┏━━

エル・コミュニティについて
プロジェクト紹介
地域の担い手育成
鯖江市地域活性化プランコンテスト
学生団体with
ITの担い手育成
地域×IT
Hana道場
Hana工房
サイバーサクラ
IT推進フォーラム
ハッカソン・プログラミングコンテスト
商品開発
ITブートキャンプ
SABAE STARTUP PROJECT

┗━━
┏━━

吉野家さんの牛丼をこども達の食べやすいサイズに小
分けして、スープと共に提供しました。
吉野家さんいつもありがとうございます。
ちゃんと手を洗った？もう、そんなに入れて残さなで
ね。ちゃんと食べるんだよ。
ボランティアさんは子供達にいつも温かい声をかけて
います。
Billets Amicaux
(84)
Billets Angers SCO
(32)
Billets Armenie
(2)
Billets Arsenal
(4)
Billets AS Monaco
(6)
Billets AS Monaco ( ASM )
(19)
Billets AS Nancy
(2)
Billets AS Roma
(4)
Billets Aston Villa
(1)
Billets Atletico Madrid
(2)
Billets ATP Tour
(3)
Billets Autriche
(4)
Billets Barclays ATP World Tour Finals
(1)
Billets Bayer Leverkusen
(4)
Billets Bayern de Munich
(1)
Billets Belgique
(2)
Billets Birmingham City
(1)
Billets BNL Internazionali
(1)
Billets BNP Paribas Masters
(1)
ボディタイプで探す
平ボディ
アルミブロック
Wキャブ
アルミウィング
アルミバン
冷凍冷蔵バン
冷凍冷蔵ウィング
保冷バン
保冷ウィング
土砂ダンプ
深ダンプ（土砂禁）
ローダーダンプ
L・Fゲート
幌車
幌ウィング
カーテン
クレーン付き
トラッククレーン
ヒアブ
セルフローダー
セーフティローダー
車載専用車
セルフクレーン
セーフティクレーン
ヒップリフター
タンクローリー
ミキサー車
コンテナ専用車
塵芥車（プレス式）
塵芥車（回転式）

┗━━
┏━━

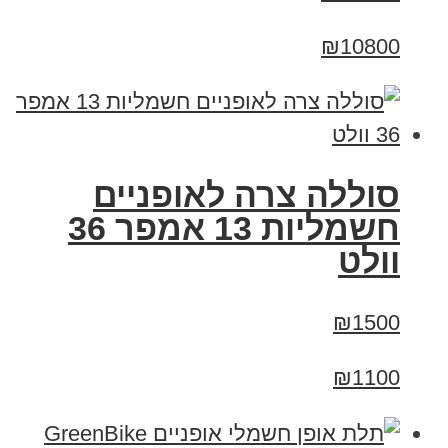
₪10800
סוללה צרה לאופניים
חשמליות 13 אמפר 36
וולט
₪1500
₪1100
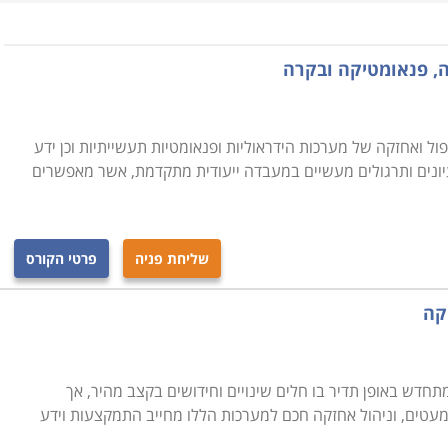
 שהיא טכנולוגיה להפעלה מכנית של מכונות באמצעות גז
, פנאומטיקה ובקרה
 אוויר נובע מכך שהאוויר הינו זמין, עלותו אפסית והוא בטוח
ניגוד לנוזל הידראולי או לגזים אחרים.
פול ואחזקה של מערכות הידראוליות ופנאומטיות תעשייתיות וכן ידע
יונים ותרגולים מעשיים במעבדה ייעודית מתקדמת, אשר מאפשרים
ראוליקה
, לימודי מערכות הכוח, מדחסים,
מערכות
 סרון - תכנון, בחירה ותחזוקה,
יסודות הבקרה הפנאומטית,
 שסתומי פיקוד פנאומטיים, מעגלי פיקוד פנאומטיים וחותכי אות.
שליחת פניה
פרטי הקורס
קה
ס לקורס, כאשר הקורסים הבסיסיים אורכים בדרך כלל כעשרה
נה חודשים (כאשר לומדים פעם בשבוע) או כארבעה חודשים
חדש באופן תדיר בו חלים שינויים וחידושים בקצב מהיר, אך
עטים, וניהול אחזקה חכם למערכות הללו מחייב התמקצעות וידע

┗━━

Find every line in the records above that contains the word "כאשר", and copy each of those lines in full.

ס לקורס, כאשר הקורסים הבסיסיים אורכים בדרך כלל כעשרה
נה חודשים (כאשר לומדים פעם בשבוע) או כארבעה חודשים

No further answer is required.